- _Text excerpt_:
╭──
Preeti Nalwa - 6/28/2010

The South Korean President Myung-bak Lee delivered the keynote address at the recently concluded 9th Shangri-La Dialogue held at Singapore from 4-6 June, 2010. The keynote address marked the commemoration of the 60th anniversary of the outbreak of the 1950-53 Korean War. Since its inception in 2002, the Shangrila Dialogue has emerged as an important platform of communication for the major powers with significant stakes in Asia-Pacific security where chiefs of defense staff and permanent heads of defense ministries as well as legislators with strong defense credentials, annually meet to address emerging as well as established regional security concerns, and to advance cooperation on vital security issues.
The central focus of President Lee’s keynote address was North Korea's alleged torpedoing of the South Korean naval patrol warship “Cheonan”. The various acts of aggression carried out by North Korea in the past were also recounted by both President Lee and U.S. Secretary of Defense Robert Gates in detail. Specifying that North Korea has denied its involvement in the sinking, President Lee characterized the North Korean assertion that “the United States military mistakenly fired at the ship and caused it to sink” as “outlandish” and “laughable”.
╰──
- _Data extract_:
╭──
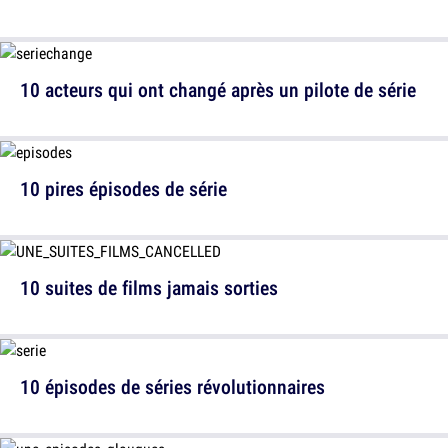
10 acteurs qui ont changé après un pilote de série
10 pires épisodes de série
10 suites de films jamais sorties
10 épisodes de séries révolutionnaires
╰──
- _Requirement 1_: Condense the paragraph of the Shangri-La Dialogue commentary that begins "The central focus of President Lee’s keynote address" into a bulleted list of its main facts.
- _Requirement 2_: From the Shangri-La Dialogue commentary, reproduce the passage starting at "Preeti Nalwa - 6/28/2010" and ending at "vital security issues.", word for word.

- _Answer space 1_:
- President Lee's keynote focused on North Korea's alleged torpedoing of the South Korean naval patrol warship "Cheonan."
- President Lee and U.S. Secretary of Defense Robert Gates both recounted in detail North Korea's past acts of aggression.
- President Lee noted that North Korea denies involvement in the sinking. He called its claim that the U.S. military mistakenly fired on the ship "outlandish" and "laughable."

- _Answer space 2_:
Preeti Nalwa - 6/28/2010

The South Korean President Myung-bak Lee delivered the keynote address at the recently concluded 9th Shangri-La Dialogue held at Singapore from 4-6 June, 2010. The keynote address marked the commemoration of the 60th anniversary of the outbreak of the 1950-53 Korean War. Since its inception in 2002, the Shangrila Dialogue has emerged as an important platform of communication for the major powers with significant stakes in Asia-Pacific security where chiefs of defense staff and permanent heads of defense ministries as well as legislators with strong defense credentials, annually meet to address emerging as well as established regional security concerns, and to advance cooperation on vital security issues.